Alles ist nur ein Beispiel

  • Dyrck Bondzin: Am Blauen Wunder (Ausschnitt), Mischtechnik auf Papier, 2005

Malerei von Dyrck Bondzin ist bis zum 2. Januar 2015 im Akademiehotel zu sehen. Ein Zitat von Rainer Maria Rilke hat den Künstler inspiriert und gibt der Ausstellung ihren Titel.

Ob im Porträt, der Landschaft oder im Stilleben – Dyrck Bondzin hat sich eine aufrichtige Humanität in seiner Malerei bewahrt. 1955 in Dresden als Sohn eines Malers und einer Malerin geboren, studierte er von 1975 bis 1980 an der Hochschule für bildende Künste und arbeitet seitdem freischaffend. Der ganz der Kunst Verfallene liebt die stillen unspektakulären Winkel seiner Heimatstadt und begegnet ihnen mit Liebe und Zuneigung.

Sein unaufgeräumtes, kleines Atelier in der Berliner Straße verströmt einen morbiden Charme.
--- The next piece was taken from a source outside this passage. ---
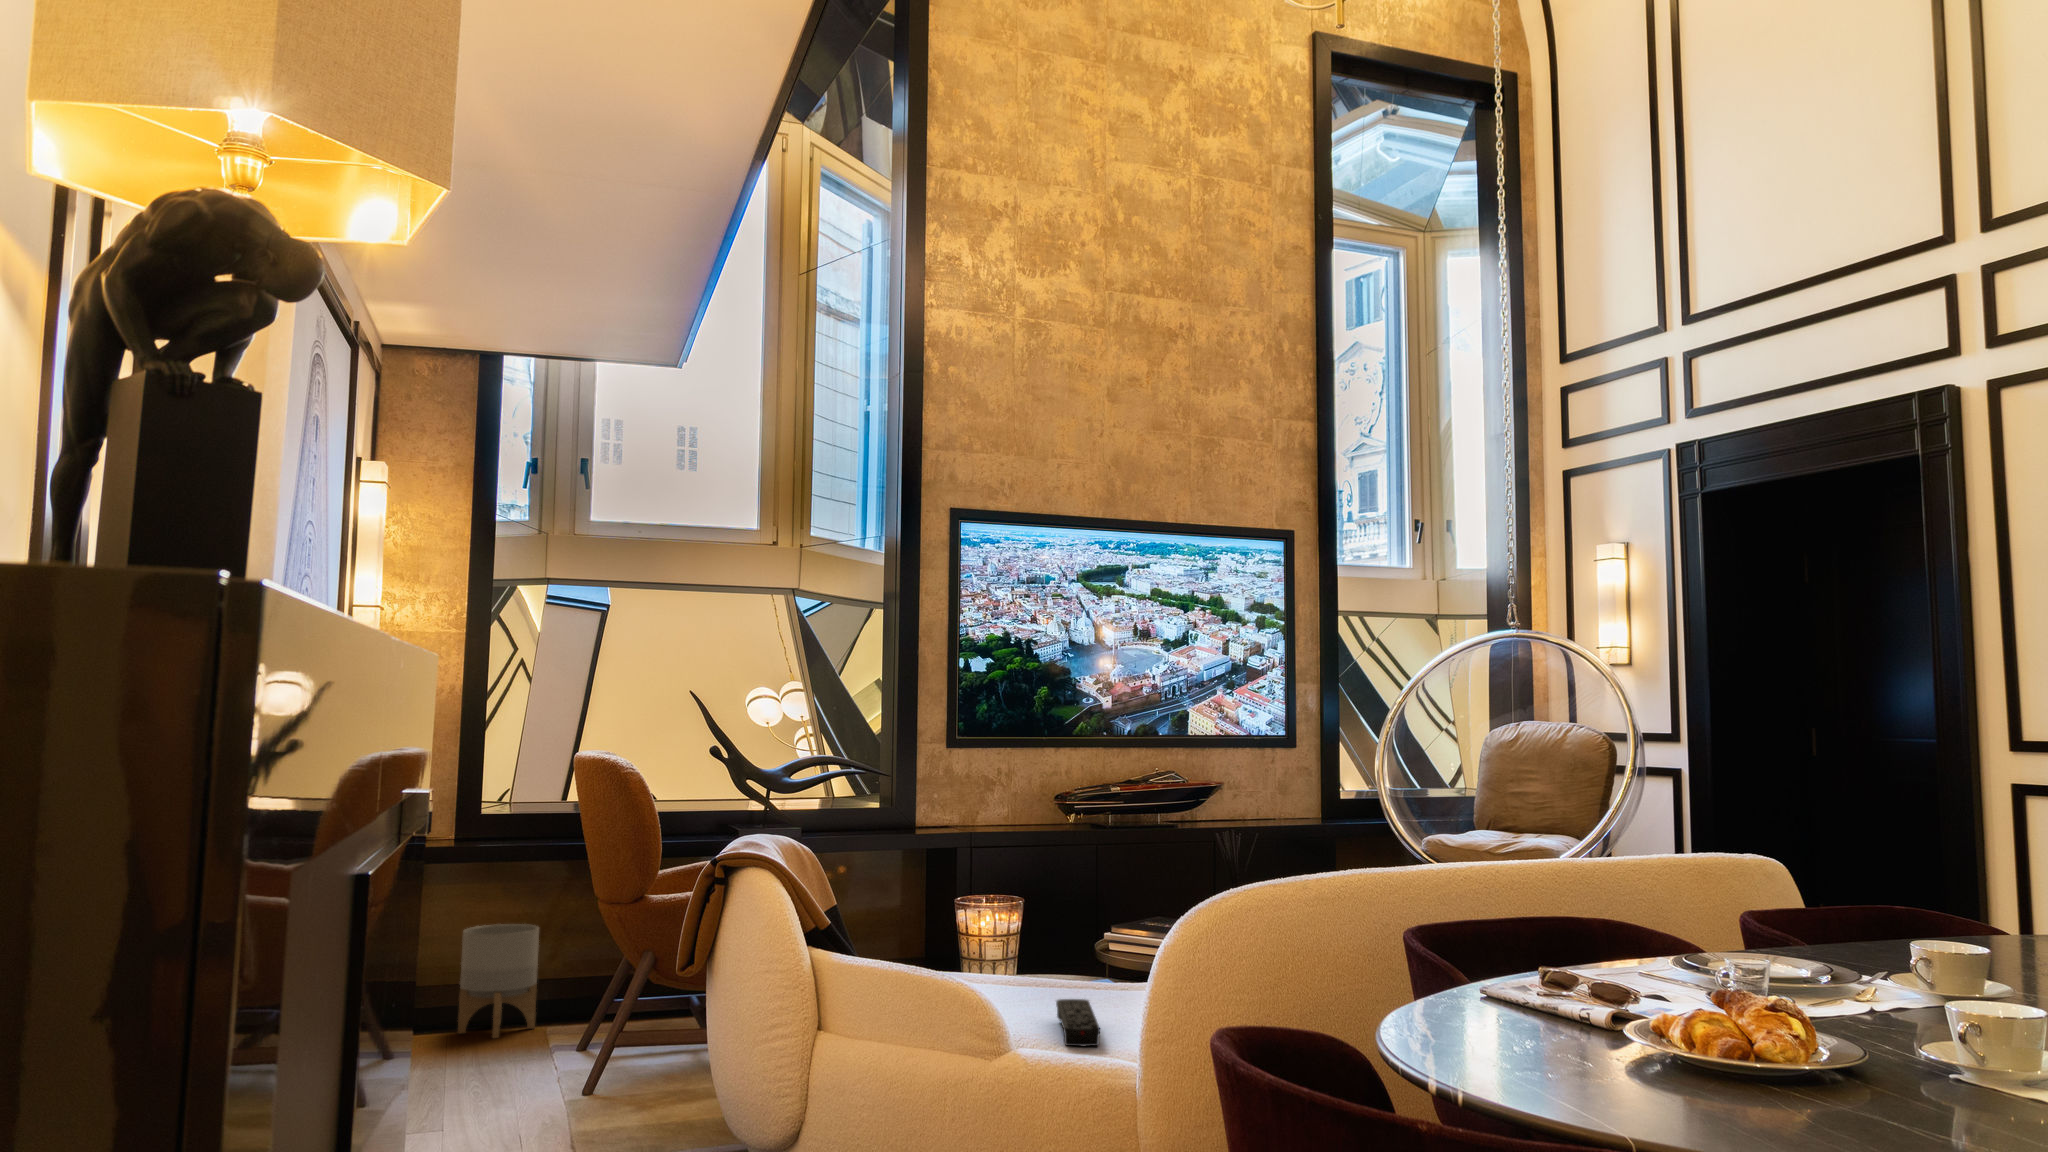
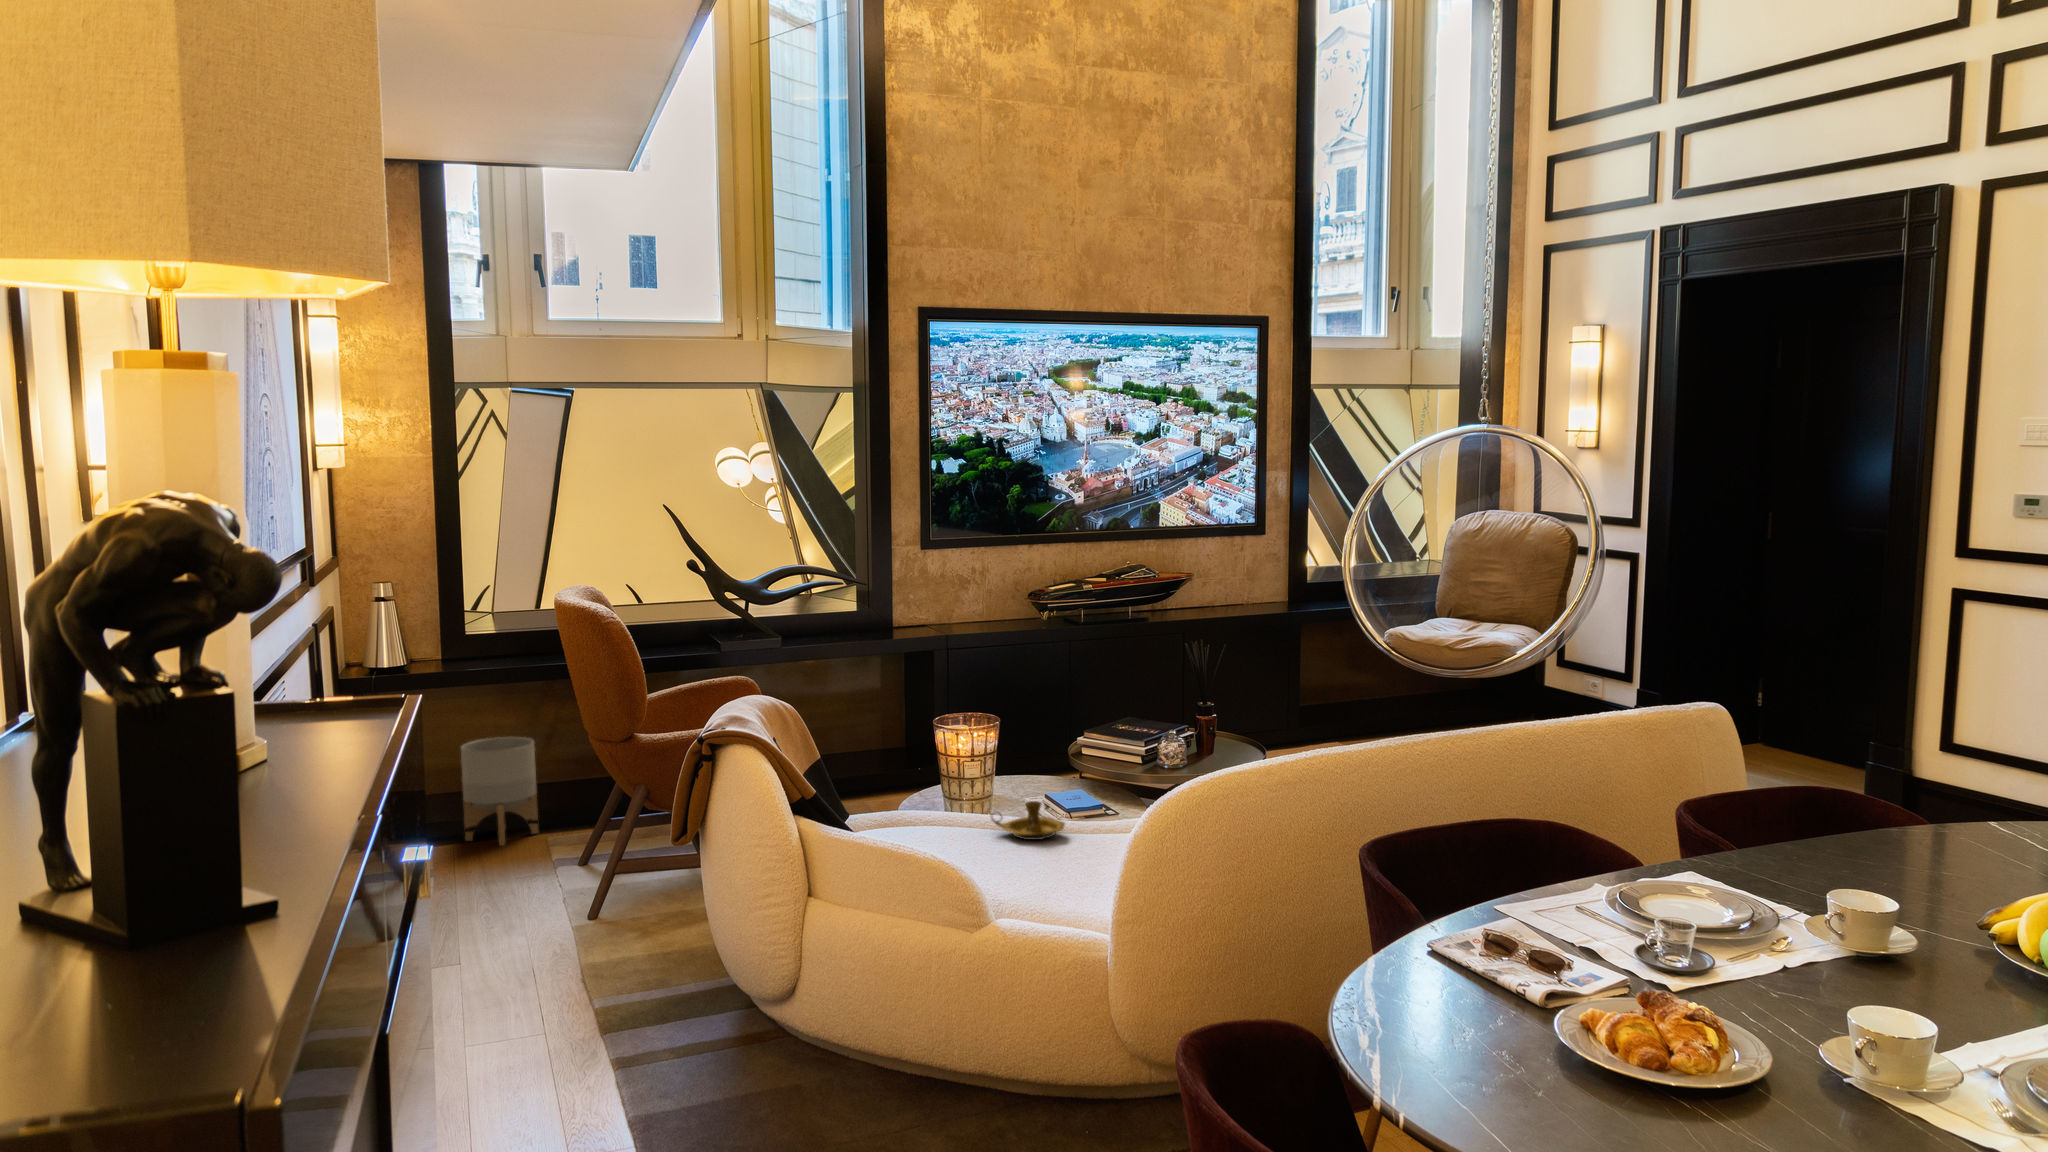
candlestick: none [1013,955,1092,995] -> present [992,801,1065,840]
remote control: present [1056,999,1100,1046] -> none [1031,858,1072,914]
Bilder und nochmals Bilder, bis unter die Decke. Flaschen und Gläser, Tuben mit Farben. Rahmenteile, Sperrholz. Darüber eine Dresden-Ansicht mit Terrasse und Anlegestelle, die an die großen Meister der Dresdner Malkultur erinnert und sich dennoch etwas Eigenes bewahrt hat. Gleich daneben eine Bahnunterführung, in der Nähe des Ateliers gelegen, eher sachlich und mit ein wenig Melancholie, verliebt in die alte Industriearchitektur mit ihrer subtilen Ästhetik. „Trachau im Winter“ ist ein Panorama im altmeisterlichen Stil.
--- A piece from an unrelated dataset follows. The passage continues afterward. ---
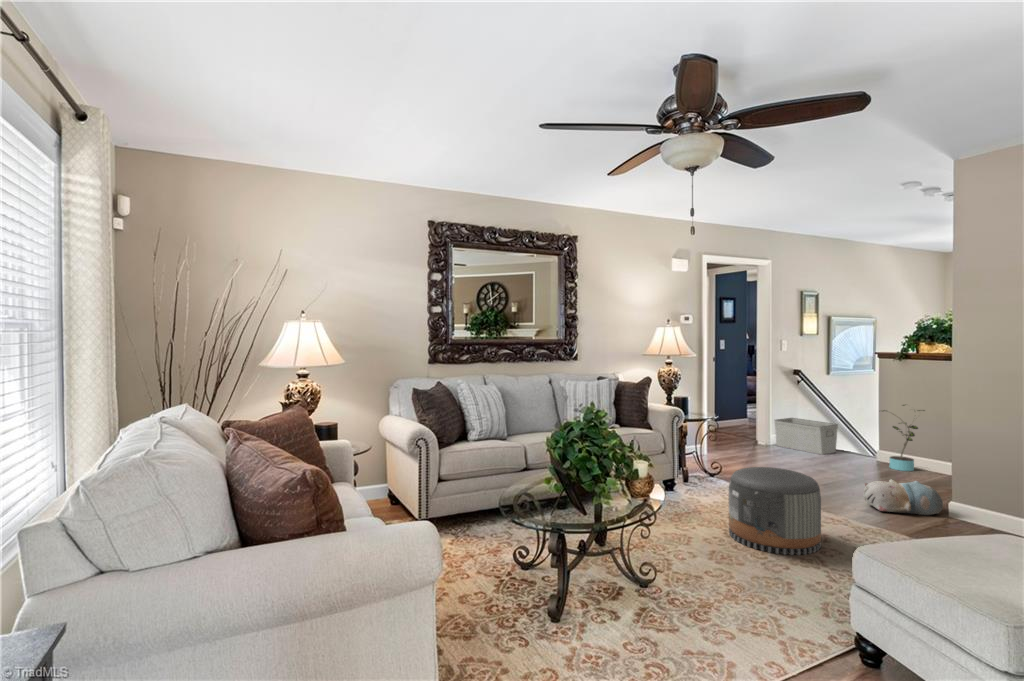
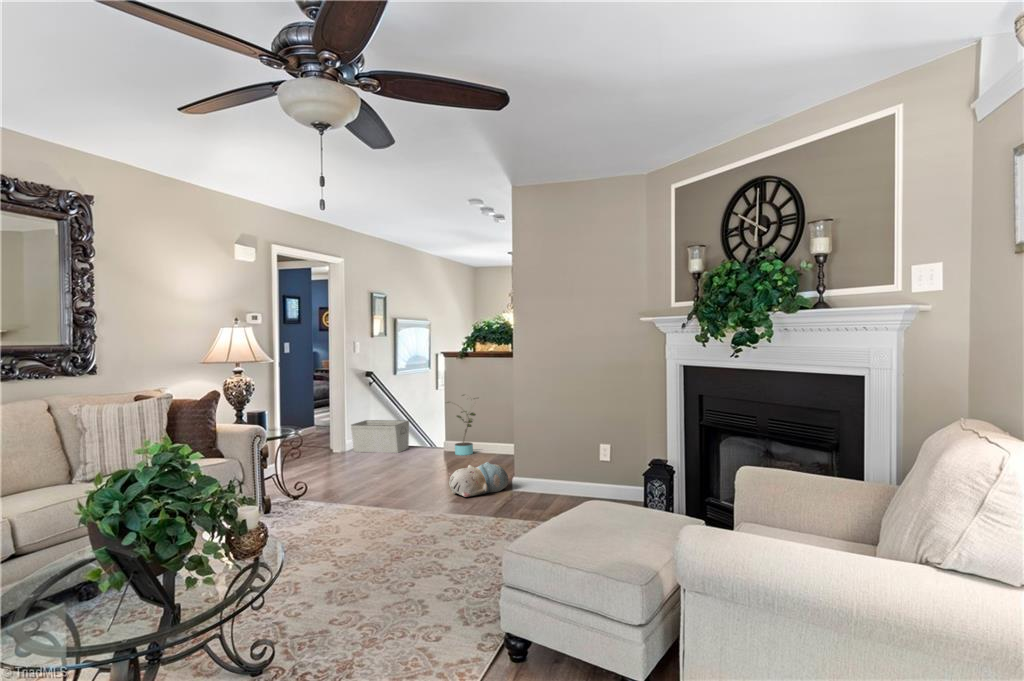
pouf: present [729,467,821,555] -> none [337,475,433,574]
Hier erklärt Bondzin seine Arbeitsweise: Er male immer vor Ort in Öl auf Leinwand, Ergänzungen folgen im Atelier, wenn sich ihm die Spontaneität des Erlebnisses erhalten hat. Es fällt auf, dass der Maler unterschiedliche Auffassungen parallel zueinander pflegt und sie je nach Stimmung und Charakter des Motives für sich ausdeutet und vorträgt. Projektionen und eine durchgehende Ausführung, die alle Motive gleichermaßen und vereinheitlicht behandelt, sind ihm fremd.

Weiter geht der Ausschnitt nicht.